BEGIN DATA RECORDS

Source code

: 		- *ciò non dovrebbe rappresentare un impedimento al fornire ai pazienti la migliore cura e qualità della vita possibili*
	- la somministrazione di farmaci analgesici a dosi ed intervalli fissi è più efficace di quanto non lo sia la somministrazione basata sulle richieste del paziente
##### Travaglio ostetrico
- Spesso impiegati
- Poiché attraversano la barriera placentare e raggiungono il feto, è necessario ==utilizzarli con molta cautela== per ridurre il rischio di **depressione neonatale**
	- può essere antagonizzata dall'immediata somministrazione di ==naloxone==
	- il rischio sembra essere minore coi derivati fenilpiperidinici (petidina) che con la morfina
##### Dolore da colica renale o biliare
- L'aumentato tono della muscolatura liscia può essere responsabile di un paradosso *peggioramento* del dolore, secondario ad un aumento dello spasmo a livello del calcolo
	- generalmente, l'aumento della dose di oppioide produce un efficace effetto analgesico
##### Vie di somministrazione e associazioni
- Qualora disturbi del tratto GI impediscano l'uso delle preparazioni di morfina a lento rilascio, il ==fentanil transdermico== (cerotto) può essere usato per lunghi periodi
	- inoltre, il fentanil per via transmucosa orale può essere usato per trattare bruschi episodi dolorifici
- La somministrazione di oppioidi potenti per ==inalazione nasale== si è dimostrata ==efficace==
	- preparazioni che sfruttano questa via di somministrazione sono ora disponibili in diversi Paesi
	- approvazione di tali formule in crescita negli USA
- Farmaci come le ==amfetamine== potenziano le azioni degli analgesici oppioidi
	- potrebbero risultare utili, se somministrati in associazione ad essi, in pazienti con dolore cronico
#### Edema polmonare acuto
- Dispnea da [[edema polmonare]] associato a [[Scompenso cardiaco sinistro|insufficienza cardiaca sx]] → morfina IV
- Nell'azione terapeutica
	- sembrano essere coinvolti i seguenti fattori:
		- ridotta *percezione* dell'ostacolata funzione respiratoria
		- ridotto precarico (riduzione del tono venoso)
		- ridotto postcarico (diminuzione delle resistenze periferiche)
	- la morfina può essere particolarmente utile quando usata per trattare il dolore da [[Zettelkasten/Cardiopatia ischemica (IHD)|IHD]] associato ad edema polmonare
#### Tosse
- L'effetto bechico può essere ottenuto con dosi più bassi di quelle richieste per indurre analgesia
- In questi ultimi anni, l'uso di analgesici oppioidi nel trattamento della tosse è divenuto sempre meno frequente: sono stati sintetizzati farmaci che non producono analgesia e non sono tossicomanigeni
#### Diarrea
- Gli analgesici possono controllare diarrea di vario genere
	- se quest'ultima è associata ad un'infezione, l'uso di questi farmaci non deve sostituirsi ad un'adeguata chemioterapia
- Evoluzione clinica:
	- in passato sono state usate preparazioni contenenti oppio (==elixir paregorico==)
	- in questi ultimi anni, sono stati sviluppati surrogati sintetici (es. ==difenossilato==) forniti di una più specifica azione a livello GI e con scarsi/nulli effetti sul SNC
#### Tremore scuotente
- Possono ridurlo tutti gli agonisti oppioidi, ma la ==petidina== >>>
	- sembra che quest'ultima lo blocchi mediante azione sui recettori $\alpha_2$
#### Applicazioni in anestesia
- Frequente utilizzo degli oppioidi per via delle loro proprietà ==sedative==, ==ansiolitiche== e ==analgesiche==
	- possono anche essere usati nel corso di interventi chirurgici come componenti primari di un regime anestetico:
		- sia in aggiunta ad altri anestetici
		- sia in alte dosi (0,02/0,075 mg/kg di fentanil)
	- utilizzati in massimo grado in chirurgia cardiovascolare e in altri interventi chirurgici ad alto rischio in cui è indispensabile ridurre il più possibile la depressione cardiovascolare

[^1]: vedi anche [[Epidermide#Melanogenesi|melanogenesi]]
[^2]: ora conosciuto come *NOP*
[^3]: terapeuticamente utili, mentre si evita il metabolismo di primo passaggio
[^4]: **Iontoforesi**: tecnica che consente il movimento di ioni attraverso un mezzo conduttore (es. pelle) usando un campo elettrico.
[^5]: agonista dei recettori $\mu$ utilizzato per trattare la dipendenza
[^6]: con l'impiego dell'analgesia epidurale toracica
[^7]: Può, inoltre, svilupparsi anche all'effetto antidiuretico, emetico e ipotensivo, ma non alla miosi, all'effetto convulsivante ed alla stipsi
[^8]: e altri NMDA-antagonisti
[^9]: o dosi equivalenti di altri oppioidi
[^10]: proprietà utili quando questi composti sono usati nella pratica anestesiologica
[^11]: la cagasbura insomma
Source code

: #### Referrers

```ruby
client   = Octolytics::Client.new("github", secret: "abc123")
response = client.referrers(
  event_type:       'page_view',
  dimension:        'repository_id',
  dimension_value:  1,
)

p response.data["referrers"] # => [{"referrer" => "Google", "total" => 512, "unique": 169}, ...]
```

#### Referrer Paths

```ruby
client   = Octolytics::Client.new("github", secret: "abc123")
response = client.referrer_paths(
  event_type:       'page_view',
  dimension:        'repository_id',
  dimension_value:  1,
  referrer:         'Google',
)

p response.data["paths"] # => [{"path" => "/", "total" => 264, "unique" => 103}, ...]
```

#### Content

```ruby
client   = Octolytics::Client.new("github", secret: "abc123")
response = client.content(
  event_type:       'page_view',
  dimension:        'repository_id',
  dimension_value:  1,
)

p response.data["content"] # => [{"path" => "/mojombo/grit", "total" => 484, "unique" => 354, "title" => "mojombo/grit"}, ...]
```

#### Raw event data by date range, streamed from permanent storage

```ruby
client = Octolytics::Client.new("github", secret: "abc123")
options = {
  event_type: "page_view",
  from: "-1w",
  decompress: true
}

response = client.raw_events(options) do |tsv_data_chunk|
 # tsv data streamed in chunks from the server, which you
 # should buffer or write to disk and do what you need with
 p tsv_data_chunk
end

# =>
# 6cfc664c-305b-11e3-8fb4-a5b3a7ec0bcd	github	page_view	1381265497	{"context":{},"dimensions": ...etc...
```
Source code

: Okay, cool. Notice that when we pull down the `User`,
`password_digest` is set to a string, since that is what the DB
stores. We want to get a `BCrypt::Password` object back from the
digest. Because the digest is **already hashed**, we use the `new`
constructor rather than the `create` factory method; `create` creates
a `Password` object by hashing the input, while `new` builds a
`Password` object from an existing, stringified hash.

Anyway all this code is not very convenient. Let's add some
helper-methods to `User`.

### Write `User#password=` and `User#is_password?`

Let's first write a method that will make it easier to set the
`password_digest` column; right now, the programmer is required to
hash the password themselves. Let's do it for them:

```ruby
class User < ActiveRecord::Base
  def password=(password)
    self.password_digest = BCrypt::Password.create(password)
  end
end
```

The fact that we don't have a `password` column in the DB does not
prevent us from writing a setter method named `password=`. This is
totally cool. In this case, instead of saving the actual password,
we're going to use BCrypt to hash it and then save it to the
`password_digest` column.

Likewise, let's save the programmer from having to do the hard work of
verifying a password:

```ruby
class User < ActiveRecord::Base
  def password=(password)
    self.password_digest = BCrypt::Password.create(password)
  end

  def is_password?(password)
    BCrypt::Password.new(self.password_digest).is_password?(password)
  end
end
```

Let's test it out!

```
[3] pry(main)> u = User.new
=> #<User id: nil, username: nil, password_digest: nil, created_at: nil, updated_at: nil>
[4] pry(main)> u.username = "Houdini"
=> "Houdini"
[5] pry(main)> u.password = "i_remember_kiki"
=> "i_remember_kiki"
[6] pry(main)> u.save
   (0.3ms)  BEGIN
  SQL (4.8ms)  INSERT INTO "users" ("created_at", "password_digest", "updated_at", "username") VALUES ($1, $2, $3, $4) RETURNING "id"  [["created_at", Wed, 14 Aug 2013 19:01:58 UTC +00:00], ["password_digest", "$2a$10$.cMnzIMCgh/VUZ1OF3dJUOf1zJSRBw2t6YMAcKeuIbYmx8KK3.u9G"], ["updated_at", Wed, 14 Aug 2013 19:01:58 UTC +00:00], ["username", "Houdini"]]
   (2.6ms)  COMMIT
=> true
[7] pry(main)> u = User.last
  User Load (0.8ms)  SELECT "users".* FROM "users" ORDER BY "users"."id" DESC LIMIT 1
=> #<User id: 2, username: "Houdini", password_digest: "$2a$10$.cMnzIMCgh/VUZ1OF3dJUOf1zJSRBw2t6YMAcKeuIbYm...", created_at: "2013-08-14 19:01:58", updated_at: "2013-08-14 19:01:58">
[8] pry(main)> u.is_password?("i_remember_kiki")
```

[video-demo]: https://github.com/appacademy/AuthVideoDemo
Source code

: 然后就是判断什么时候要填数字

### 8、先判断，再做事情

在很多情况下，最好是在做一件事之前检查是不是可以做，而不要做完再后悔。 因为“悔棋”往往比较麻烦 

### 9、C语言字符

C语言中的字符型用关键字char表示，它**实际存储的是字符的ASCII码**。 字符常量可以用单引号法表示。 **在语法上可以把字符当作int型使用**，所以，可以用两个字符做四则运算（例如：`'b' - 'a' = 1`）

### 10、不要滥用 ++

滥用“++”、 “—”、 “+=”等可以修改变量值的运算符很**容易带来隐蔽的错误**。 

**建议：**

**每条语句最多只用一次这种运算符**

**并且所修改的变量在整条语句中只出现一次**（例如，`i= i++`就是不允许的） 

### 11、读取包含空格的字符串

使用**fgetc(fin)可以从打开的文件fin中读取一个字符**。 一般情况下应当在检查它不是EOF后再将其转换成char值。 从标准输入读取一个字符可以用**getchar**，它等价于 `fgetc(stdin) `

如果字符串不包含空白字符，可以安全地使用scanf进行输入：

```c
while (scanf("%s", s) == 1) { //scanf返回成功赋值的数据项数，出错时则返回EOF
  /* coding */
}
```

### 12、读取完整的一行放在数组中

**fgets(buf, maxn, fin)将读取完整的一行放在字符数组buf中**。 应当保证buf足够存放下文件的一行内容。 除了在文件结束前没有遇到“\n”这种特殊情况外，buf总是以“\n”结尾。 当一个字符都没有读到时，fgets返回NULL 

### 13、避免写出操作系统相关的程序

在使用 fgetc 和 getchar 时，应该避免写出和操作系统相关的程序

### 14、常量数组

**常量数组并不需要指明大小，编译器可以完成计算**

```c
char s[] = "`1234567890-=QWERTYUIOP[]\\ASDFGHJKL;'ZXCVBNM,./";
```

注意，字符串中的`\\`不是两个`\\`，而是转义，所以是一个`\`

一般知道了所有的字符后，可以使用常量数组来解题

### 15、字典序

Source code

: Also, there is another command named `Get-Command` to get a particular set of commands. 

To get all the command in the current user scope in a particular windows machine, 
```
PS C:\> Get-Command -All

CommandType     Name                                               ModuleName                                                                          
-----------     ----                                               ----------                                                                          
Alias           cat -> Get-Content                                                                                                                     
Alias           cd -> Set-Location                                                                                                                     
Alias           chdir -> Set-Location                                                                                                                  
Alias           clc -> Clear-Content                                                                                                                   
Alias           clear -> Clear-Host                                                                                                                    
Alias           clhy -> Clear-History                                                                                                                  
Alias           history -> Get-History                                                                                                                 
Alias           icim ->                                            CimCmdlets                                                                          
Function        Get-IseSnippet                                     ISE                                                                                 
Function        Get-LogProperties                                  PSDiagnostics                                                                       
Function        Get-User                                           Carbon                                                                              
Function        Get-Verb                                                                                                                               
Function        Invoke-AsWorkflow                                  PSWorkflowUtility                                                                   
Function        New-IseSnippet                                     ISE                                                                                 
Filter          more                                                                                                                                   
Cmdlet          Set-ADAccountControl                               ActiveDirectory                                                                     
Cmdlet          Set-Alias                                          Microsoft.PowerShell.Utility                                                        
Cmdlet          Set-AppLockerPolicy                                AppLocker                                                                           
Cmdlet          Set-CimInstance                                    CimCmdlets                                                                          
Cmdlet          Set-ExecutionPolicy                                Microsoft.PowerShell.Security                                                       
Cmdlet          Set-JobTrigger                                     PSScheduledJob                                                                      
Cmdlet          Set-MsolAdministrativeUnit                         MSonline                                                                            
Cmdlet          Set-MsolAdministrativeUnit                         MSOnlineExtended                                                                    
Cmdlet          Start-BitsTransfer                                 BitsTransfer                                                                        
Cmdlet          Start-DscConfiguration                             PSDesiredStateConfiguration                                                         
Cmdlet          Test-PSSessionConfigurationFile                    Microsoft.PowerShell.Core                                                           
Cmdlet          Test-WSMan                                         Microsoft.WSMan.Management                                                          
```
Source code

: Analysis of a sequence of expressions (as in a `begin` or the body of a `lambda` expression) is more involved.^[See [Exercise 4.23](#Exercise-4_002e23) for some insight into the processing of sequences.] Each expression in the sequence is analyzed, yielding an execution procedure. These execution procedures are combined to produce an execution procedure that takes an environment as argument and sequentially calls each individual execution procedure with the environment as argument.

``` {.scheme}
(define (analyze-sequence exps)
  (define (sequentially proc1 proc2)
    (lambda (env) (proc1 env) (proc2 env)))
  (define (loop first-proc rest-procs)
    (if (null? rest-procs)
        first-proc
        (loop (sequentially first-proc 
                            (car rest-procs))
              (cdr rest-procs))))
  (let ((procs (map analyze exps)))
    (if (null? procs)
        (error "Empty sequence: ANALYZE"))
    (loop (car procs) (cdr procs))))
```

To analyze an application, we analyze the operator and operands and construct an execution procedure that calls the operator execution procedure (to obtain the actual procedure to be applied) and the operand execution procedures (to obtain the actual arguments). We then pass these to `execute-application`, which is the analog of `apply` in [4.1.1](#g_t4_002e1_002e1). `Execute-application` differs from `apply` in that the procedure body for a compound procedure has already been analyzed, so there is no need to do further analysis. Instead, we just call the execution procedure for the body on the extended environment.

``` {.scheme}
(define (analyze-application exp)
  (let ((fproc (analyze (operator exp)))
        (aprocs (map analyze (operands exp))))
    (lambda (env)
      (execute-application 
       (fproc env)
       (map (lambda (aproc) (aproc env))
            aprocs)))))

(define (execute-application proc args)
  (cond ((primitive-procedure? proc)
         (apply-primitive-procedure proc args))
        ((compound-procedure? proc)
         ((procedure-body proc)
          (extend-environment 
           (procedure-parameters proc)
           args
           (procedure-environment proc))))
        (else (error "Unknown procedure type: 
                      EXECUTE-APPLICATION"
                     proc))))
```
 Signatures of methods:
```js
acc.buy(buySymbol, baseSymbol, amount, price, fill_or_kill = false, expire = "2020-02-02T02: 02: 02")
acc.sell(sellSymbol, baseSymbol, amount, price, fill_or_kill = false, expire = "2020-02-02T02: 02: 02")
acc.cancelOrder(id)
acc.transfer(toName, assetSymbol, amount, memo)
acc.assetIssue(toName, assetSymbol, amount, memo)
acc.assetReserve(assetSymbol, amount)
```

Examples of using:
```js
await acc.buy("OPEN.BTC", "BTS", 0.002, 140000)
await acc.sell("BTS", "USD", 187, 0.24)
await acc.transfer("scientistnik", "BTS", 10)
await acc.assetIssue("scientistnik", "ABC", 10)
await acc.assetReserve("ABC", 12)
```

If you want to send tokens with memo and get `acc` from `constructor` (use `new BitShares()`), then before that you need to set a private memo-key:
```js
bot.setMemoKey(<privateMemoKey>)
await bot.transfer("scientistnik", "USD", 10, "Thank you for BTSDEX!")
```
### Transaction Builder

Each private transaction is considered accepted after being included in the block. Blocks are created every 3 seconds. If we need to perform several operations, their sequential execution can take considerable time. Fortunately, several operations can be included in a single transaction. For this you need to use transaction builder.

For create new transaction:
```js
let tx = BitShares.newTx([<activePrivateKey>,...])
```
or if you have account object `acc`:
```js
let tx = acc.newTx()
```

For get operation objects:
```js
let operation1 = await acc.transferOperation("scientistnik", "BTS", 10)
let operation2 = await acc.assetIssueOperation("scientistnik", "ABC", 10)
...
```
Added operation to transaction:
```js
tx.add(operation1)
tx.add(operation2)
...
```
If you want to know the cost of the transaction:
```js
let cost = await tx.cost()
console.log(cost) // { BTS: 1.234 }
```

END DATA RECORDS

**TASK**
Starting at the line above that holds "Likewise, let's save" and ending at the line that holds "### 12、读取完整的一行放在数组中", transcribe each line exactly and include no other lines.

**TASK SOLUTION**
Likewise, let's save the programmer from having to do the hard work of
verifying a password:

```ruby
class User < ActiveRecord::Base
  def password=(password)
    self.password_digest = BCrypt::Password.create(password)
  end

  def is_password?(password)
    BCrypt::Password.new(self.password_digest).is_password?(password)
  end
end
```

Let's test it out!

```
[3] pry(main)> u = User.new
=> #<User id: nil, username: nil, password_digest: nil, created_at: nil, updated_at: nil>
[4] pry(main)> u.username = "Houdini"
=> "Houdini"
[5] pry(main)> u.password = "i_remember_kiki"
=> "i_remember_kiki"
[6] pry(main)> u.save
   (0.3ms)  BEGIN
  SQL (4.8ms)  INSERT INTO "users" ("created_at", "password_digest", "updated_at", "username") VALUES ($1, $2, $3, $4) RETURNING "id"  [["created_at", Wed, 14 Aug 2013 19:01:58 UTC +00:00], ["password_digest", "$2a$10$.cMnzIMCgh/VUZ1OF3dJUOf1zJSRBw2t6YMAcKeuIbYmx8KK3.u9G"], ["updated_at", Wed, 14 Aug 2013 19:01:58 UTC +00:00], ["username", "Houdini"]]
   (2.6ms)  COMMIT
=> true
[7] pry(main)> u = User.last
  User Load (0.8ms)  SELECT "users".* FROM "users" ORDER BY "users"."id" DESC LIMIT 1
=> #<User id: 2, username: "Houdini", password_digest: "$2a$10$.cMnzIMCgh/VUZ1OF3dJUOf1zJSRBw2t6YMAcKeuIbYm...", created_at: "2013-08-14 19:01:58", updated_at: "2013-08-14 19:01:58">
[8] pry(main)> u.is_password?("i_remember_kiki")
```

[video-demo]: https://github.com/appacademy/AuthVideoDemo
Source code

: 然后就是判断什么时候要填数字

### 8、先判断，再做事情

在很多情况下，最好是在做一件事之前检查是不是可以做，而不要做完再后悔。 因为“悔棋”往往比较麻烦 

### 9、C语言字符

C语言中的字符型用关键字char表示，它**实际存储的是字符的ASCII码**。 字符常量可以用单引号法表示。 **在语法上可以把字符当作int型使用**，所以，可以用两个字符做四则运算（例如：`'b' - 'a' = 1`）

### 10、不要滥用 ++

滥用“++”、 “—”、 “+=”等可以修改变量值的运算符很**容易带来隐蔽的错误**。 

**建议：**

**每条语句最多只用一次这种运算符**

**并且所修改的变量在整条语句中只出现一次**（例如，`i= i++`就是不允许的） 

### 11、读取包含空格的字符串

使用**fgetc(fin)可以从打开的文件fin中读取一个字符**。 一般情况下应当在检查它不是EOF后再将其转换成char值。 从标准输入读取一个字符可以用**getchar**，它等价于 `fgetc(stdin) `

如果字符串不包含空白字符，可以安全地使用scanf进行输入：

```c
while (scanf("%s", s) == 1) { //scanf返回成功赋值的数据项数，出错时则返回EOF
  /* coding */
}
```

### 12、读取完整的一行放在数组中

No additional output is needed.